Every record must be repeated exactly; omit any pictures they contain.

═══ Data listing ═══

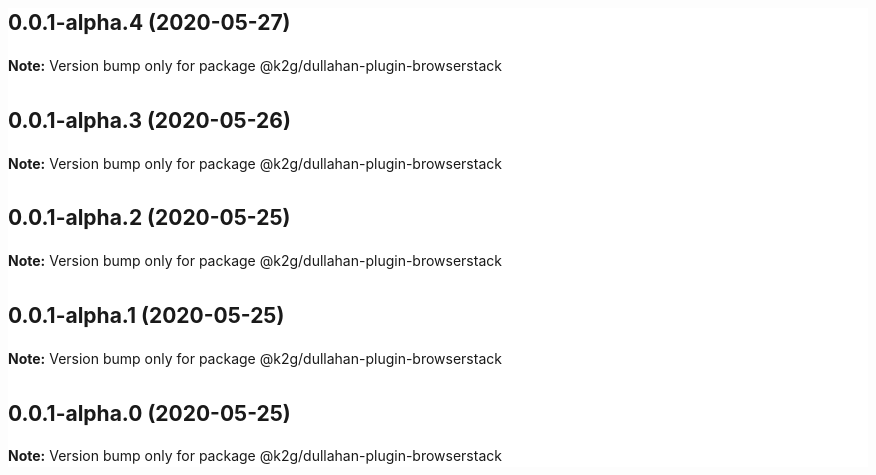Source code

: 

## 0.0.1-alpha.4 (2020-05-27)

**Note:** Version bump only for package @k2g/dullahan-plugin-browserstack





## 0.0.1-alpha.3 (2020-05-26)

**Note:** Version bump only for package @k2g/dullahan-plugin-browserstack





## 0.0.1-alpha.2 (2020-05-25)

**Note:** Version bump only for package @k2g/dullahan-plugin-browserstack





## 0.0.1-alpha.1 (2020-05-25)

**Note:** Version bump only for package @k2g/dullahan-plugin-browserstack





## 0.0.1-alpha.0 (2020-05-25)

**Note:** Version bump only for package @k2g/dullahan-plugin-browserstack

═══

Expected answer →
Source code

: 

## 0.0.1-alpha.4 (2020-05-27)

**Note:** Version bump only for package @k2g/dullahan-plugin-browserstack





## 0.0.1-alpha.3 (2020-05-26)

**Note:** Version bump only for package @k2g/dullahan-plugin-browserstack





## 0.0.1-alpha.2 (2020-05-25)

**Note:** Version bump only for package @k2g/dullahan-plugin-browserstack





## 0.0.1-alpha.1 (2020-05-25)

**Note:** Version bump only for package @k2g/dullahan-plugin-browserstack





## 0.0.1-alpha.0 (2020-05-25)

**Note:** Version bump only for package @k2g/dullahan-plugin-browserstack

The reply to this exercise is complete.